By Michelle Lindo-Rice
“Excuse me, miss,” a young man, who appeared to be slightly older than me, called out. He attempted to seek me out again, but I decided to ignore his desperate, frantic call. I rolled my eyes, barely glancing his way, feeling supercilious and highly insulted that this man would even deign to try to hit on me. After all, he was not what I considered highly attractive. He should have known better to try to talk to me, I told myself. I was way out of his league. So, I tilted my chin in the air, deciding to ignore him, sped up and kept walking. It was a beautiful spring day in New York City and I was feeling pretty. Real pretty.
I was twenty one years old and had finally shed those pounds packed on by puberty so I was no longer the chubby-cheeked, chunky teenager. Instead, my sleek young body welcomed the feel and sway of a size-two fuchsia shirt tucked neatly into an extra small black skirt. I had gotten up early to flat iron my new short do. I had cut my hair three days ago and felt grown up and sophisticated. I always had a young face, so I thought the style made me look my age.
Just thinking about my hair cut gave me an extra bounce in my step. I had taken the train from Queens into Manhattan, where I would walk the eight blocks to the musty little room that I had spent my last semester of school. I was about to take my last final exam to complete my bachelor’s degree.
I sipped on the Mistic fruit punch I had purchased as soon as I came out the station. It had been packed in ice and was refreshingly cool on what promised to be a hot day. My ego suffered another boost when yet another young man beckoned to me. He had dread locks and judging by the b-ball in his hands and the sweat pouring down his body, had followed me from the nearby basketball court. I merely sucked my teeth. Dread locks gestured profusely with his hands to get my attention, but I refused to acknowledge his very existence. I felt relieved when in my peripheral vision, I saw him give up with a slight wave of exasperation.
However, I was secretly enthralled by all the interest I was receiving. Grinning from ear to ear, I pulled out the chocolate lipstick I had purchased the day before and gave my lips a quick touch up. Spotting my headphones, I pulled them out and hung them underneath my chin so I wouldn’t ruin my hairdo. I was not listening to anything, but knew that would keep the predators at bay if they saw I was otherwise occupied. But, that didn’t stop me from putting an extra sway in my hips and sashaying until I got to the campus.
Just as I was about to open the door to enter the building, a lady in a navy blue pin-striped suit tapped on my shoulder. I almost jumped out of my socks because the headphones had somewhat muffled my hearing. I tugged the headset from my ears and smiled at her, thinking she may be a professor or dean at the university.
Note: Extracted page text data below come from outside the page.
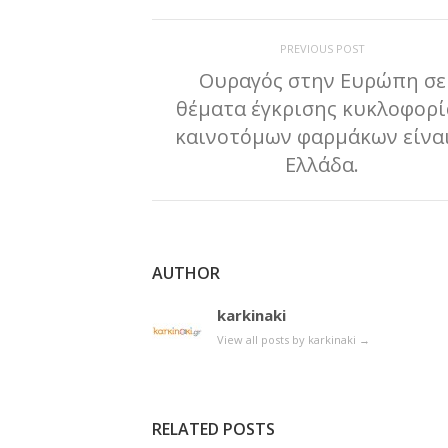
PREVIOUS POST
Ουραγός στην Ευρώπη σε
θέματα έγκρισης κυκλοφορί
καινοτόμων φαρμάκων είναι
Ελλάδα.
AUTHOR
karkinaki
View all posts by karkinaki
→
RELATED POSTS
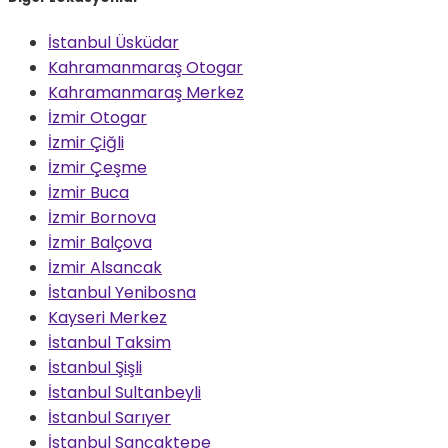
İstanbul Üsküdar
Kahramanmaraş Otogar
Kahramanmaraş Merkez
İzmir Otogar
İzmir Çiğli
İzmir Çeşme
İzmir Buca
İzmir Bornova
İzmir Balçova
İzmir Alsancak
İstanbul Yenibosna
Kayseri Merkez
İstanbul Taksim
İstanbul Şişli
İstanbul Sultanbeyli
İstanbul Sarıyer
İstanbul Sancaktepe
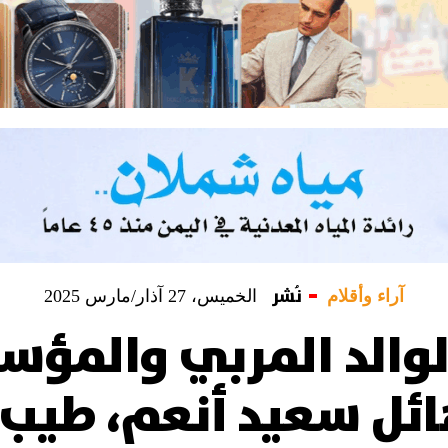
نُشر
آراء وأقلام
الخميس، 27 آذار/مارس 2025
والد المربي والمؤس
ائل سعيد أنعم، طيب ا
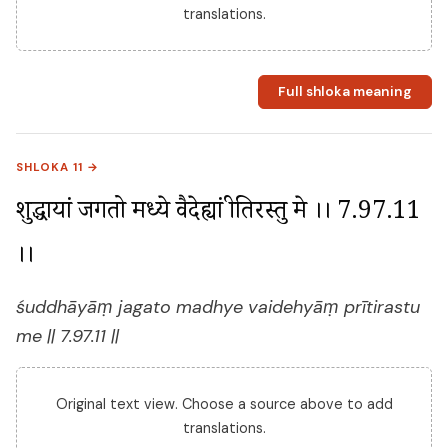
translations.
Full shloka meaning
SHLOKA 11 →
शुद्धायां जगतो मध्ये वैदेह्यां प्रीतिरस्तु मे ।। 7.97.11 
।।
śuddhāyāṃ jagato madhye vaidehyāṃ prītirastu
me || 7.97.11 ||
Original text view. Choose a source above to add
translations.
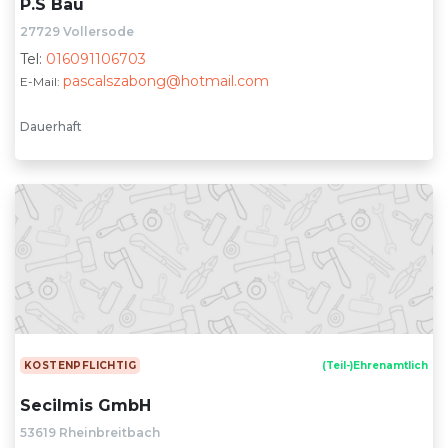
P.S Bau
27729 Vollersode
Tel:
016091106703
pascalszabong@hotmail.com
E-Mail:
Dauerhaft
KOSTENPFLICHTIG
(Teil-)Ehrenamtlich
Secilmis GmbH
53619 Rheinbreitbach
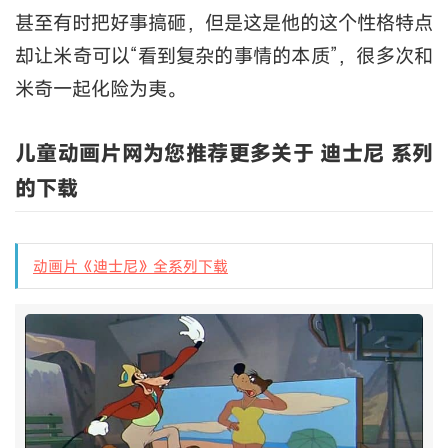
甚至有时把好事搞砸，但是这是他的这个性格特点
却让米奇可以“看到复杂的事情的本质”，很多次和
米奇一起化险为夷。
儿童动画片网为您推荐更多关于 迪士尼 系列
的下载
动画片《迪士尼》全系列下载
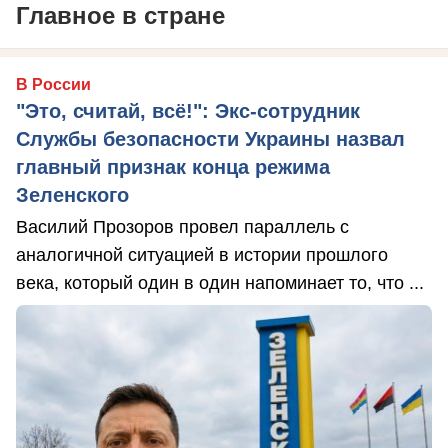
Главное в стране
В России
"Это, считай, всё!": Экс-сотрудник
Службы безопасности Украины назвал
главный признак конца режима
Зеленского
Василий Прозоров провел параллель с
аналогичной ситуацией в истории прошлого
века, который один в один напоминает то, что ...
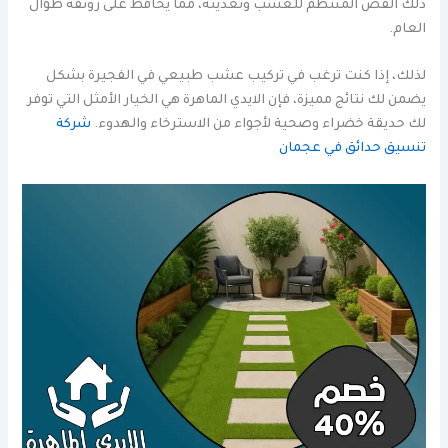
ذلك القص المنتظم للعشب وتغذيته، مما يحافظ على رونقه طوال
العام.
لذلك، إذا كنت ترغب في تركيب عشب طبيعي في الفجيرة بشكل
يضمن لك نتائج مميزة، فإن الايدي الماهرة هي الخيار الأمثل التي توفر
لك حديقة خضراء وصحية لأجواء من الاسترخاء والهدوء.
شركة
تنسيق حدائق في عجمان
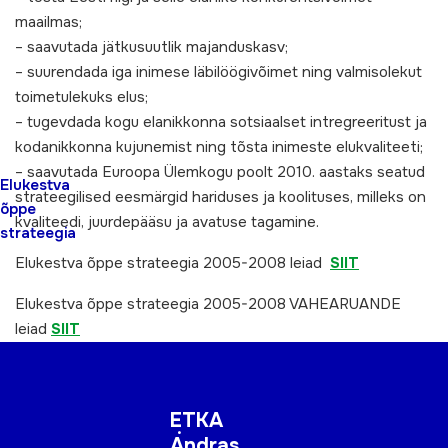
maailmas;
– saavutada jätkusuutlik majanduskasv;
– suurendada iga inimese läbilöögivõimet ning valmisolekut
toimetulekuks elus;
– tugevdada kogu elanikkonna sotsiaalset intregreeritust ja
kodanikkonna kujunemist ning tõsta inimeste elukvaliteeti;
– saavutada Euroopa Ülemkogu poolt 2010. aastaks seatud
Elukestva
strateegilised eesmärgid hariduses ja koolituses, milleks on
õppe
kvaliteedi, juurdepääsu ja avatuse tagamine.
strateegia
Elukestva õppe strateegia 2005-2008 leiad
SIIT
Elukestva õppe strateegia 2005-2008 VAHEARUANDE
leiad
SIIT
ETKA
Andras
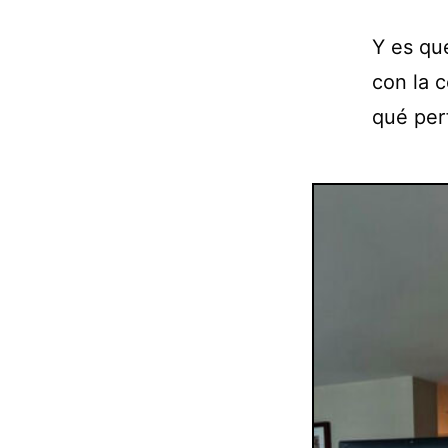
Y es qu
con la c
qué per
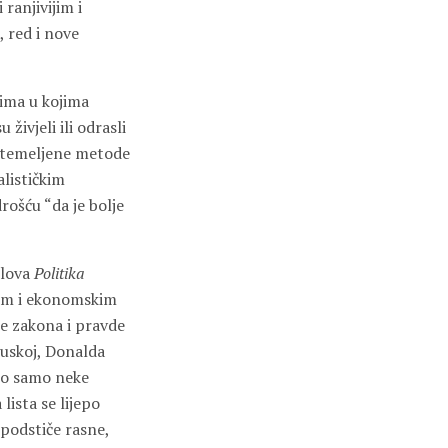
ranjivijim i
, red i nove
tima u kojima
ivjeli ili odrasli
 utemeljene metode
lističkim
ošću “da je bolje
elova
Politika
kim i ekonomskim
e zakona i pravde
cuskoj, Donalda
mo samo neke
lista se lijepo
 podstiče rasne,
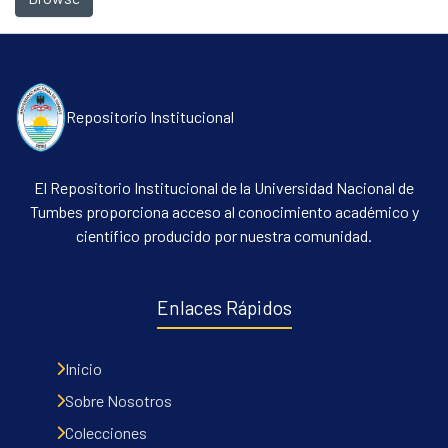
Repositorio Institucional
El Repositorio Institucional de la Universidad Nacional de
Tumbes proporciona acceso al conocimiento académico y
Communities & Collections
científico producido por nuestra comunidad.
All of DSpace
Contacto
Enlaces Rápidos
Políticas
Inicio
Sobre Nosotros
Colecciones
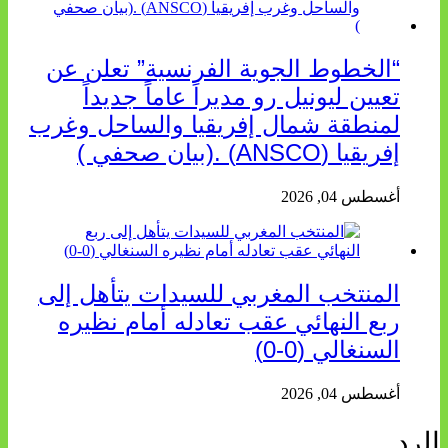
“الخطوط الجوية الفرنسية” تعلن عن
تعيين ليونيل رو مديراً عاماً جديداً
لمنطقة شمال إفريقيا والساحل وغرب
إفريقيا (ANSCO) .(بيان صحفي )
أغسطس 04, 2026
المنتخب المغربي للسيدات يتأهل إلى
ربع النهائي عقب تعادله أمام نظيره
السنغالي (0-0)
أغسطس 04, 2026
الرد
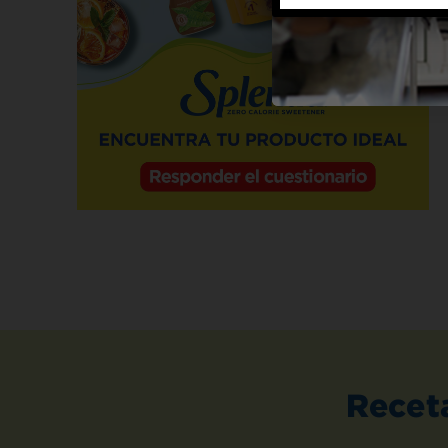
Recet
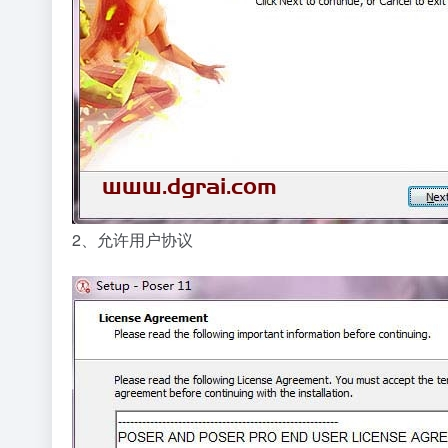
2、允许用户协议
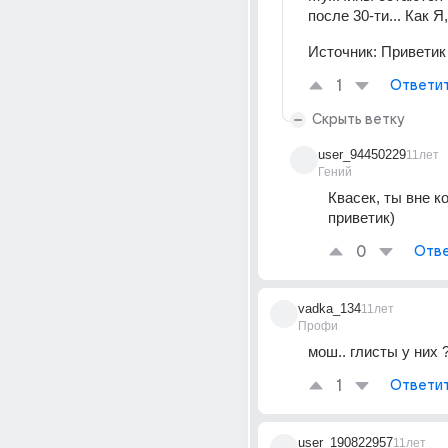
после 30-ти... Как Я
Источник:
Приветик 
1
Ответи
Скрыть ветку
user_94450229
11лет
Гений
Квасек, ты вне ко
приветик)
0
Отве
vadka_134
11лет
Профи
мош.. глисты у них ?)
1
Ответи
user_190822957
11лет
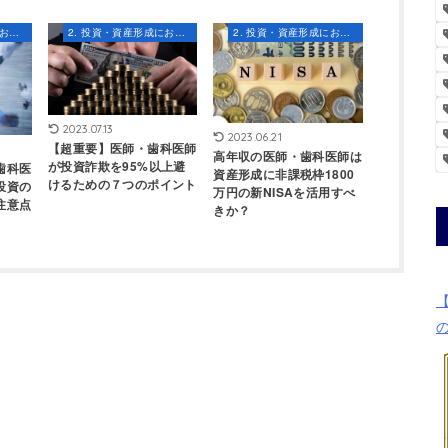
2. 投資・資産形成における知識とスキル
2. 投資・資産形成における知識とスキル
2. 投資・資産形成における知識とスキル
2023.07.13
2023.06.21
【超重要】医師・歯科医師
高年収の医師・歯科医師は
が投資詐欺を95%以上避
歯科医
資産形成に非課税枠1800
けるための７つのポイント
投資の
万円の新NISAを活用すべ
注意点
きか？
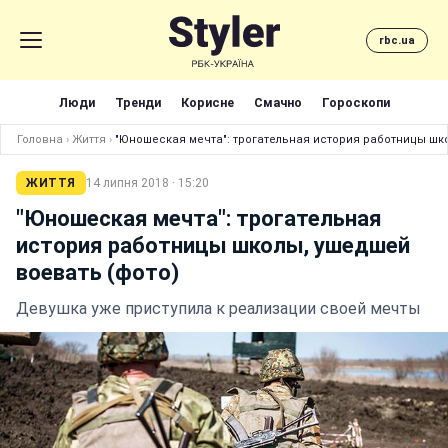
rbc.ua
Люди
Тренди
Корисне
Смачно
Гороскопи
Головна
›
Життя
›
"Юношеская мечта": трогательная история работницы шк
ЖИТТЯ
14 липня 2018 · 15:20
"Юношеская мечта": трогательная
история работницы школы, ушедшей
воевать (фото)
Девушка уже приступила к реализации своей мечты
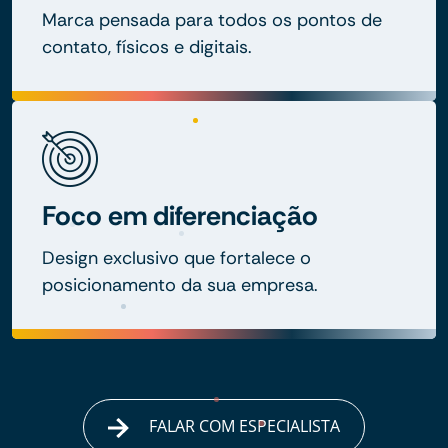
Marca pensada para todos os pontos de
contato, físicos e digitais.
Foco em diferenciação
Design exclusivo que fortalece o
posicionamento da sua empresa.
FALAR COM ESPECIALISTA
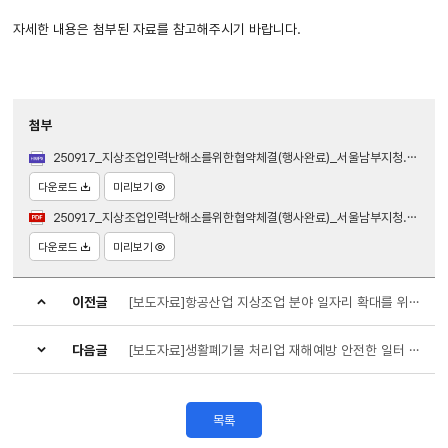
자세한 내용은 첨부된 자료를 참고해주시기 바랍니다.
첨부
250917_지상조업인력난해소를위한협약체결(행사완료)_서울남부지청.hwpx
다운로드
미리보기
250917_지상조업인력난해소를위한협약체결(행사완료)_서울남부지청.pdf
다운로드
미리보기
이전글
[보도자료]항공산업 지상조업 분야 일자리 확대를 위한 협약 체결
다음글
[보도자료]생활폐기물 처리업 재해예방 안전한 일터 긴급 간담회 개최
목록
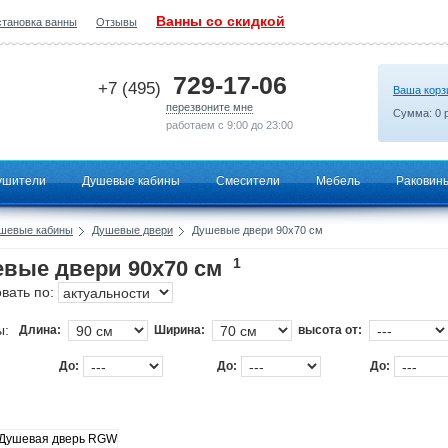
Ванны со скидкой
становка ванны
Отзывы
2026-06-25 23:59:08
729-17-06
+7 (495)
Ваша корз
перезвоните мне
Сумма:
0
р
работаем с 9:00 до 23:00
ушители
Душевые кабины
Смесители
Мебель
Раковин
шевые кабины
Душевые двери
Душевые двери 90х70 см
1
вые двери 90х70 см
вать по:
ы:
Длина:
Ширина:
высота от:
До:
До:
До:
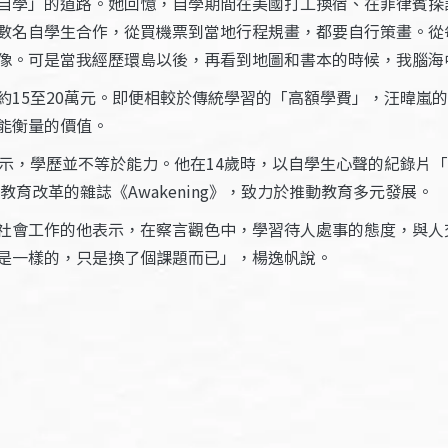
自學」的道路。她回憶，自學期間在美國打工換宿、在菲律賓探
數名自學生合作，從買機票到當地行程規畫，都要自行策畫。從
像。可是當我經歷環島以後，再看到地圖和書本的時候，我腦海
約15至20萬元。即便相較於傳統學習的「高額學費」，汪暐嵐
能衡量的價值。
表示，學歷並不等於能力。他在14歲時，以自學生心聲的紀錄片
教育改革的雜誌《Awakening》，致力於推動教育多元發展。
社會工作的他表示，在察言觀色中，學習待人處事的態度，與人
是一樣的，只是換了個課題而已」，楊逸帆說。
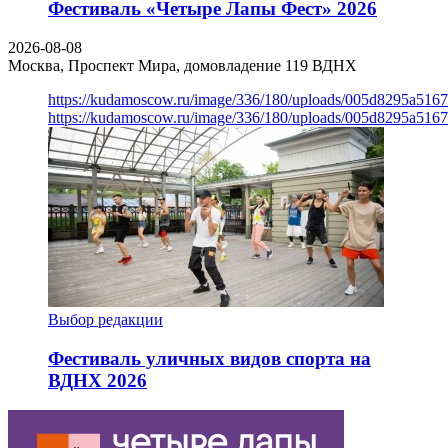
Фестиваль «Четыре Лапы Фест» 2026
2026-08-08
Москва, Проспект Мира, домовладение 119
ВДНХ
https://kudamoscow.ru/image/336/180/uploads/005d8295a516
https://kudamoscow.ru/image/336/180/uploads/005d8295a516
Выбор редакции
Фестиваль уличных видов спорта на
ВДНХ 2026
She reached over, patted my on the back, and whispered something in my ear before going her way. I stood frozen. It took a moment for me to fully register the impact of her words. My heart thundered and the confident grin slipped off my face. My eyes widened and I instinctively covered my mouth with one of my hands, even while knowing that would do nothing to diminish my mortification. Her words had hit my core like a whirlwind and my stomach churned in consternation.
In slow motion, I reached around to feel my backside. Instead of feeling the smooth feel of spandex, my hands encountered the unmistakable feel of nylon pantyhose. My skirt was bunched up inside. Quickly, I pulled it out and felt my skirt hit the back of my knee in freedom. Perplexed, I wondered how I could not have known, how I had not felt the wind, so to speak.
I slowly trudged into the classroom hoping that the fire on my cheeks would cool. As I sat down to take my final test, all I could think about was that I had paraded my butt cheek for eight long city blocks for all to see. I thought of the men who had tried to get my attention! They had been trying to rescue me but I had spurned their chivalrous attempts. That day, I learned a lesson in humility for because I had thought I was all that, I had really showed my butt for all New York City to see. Pun intended.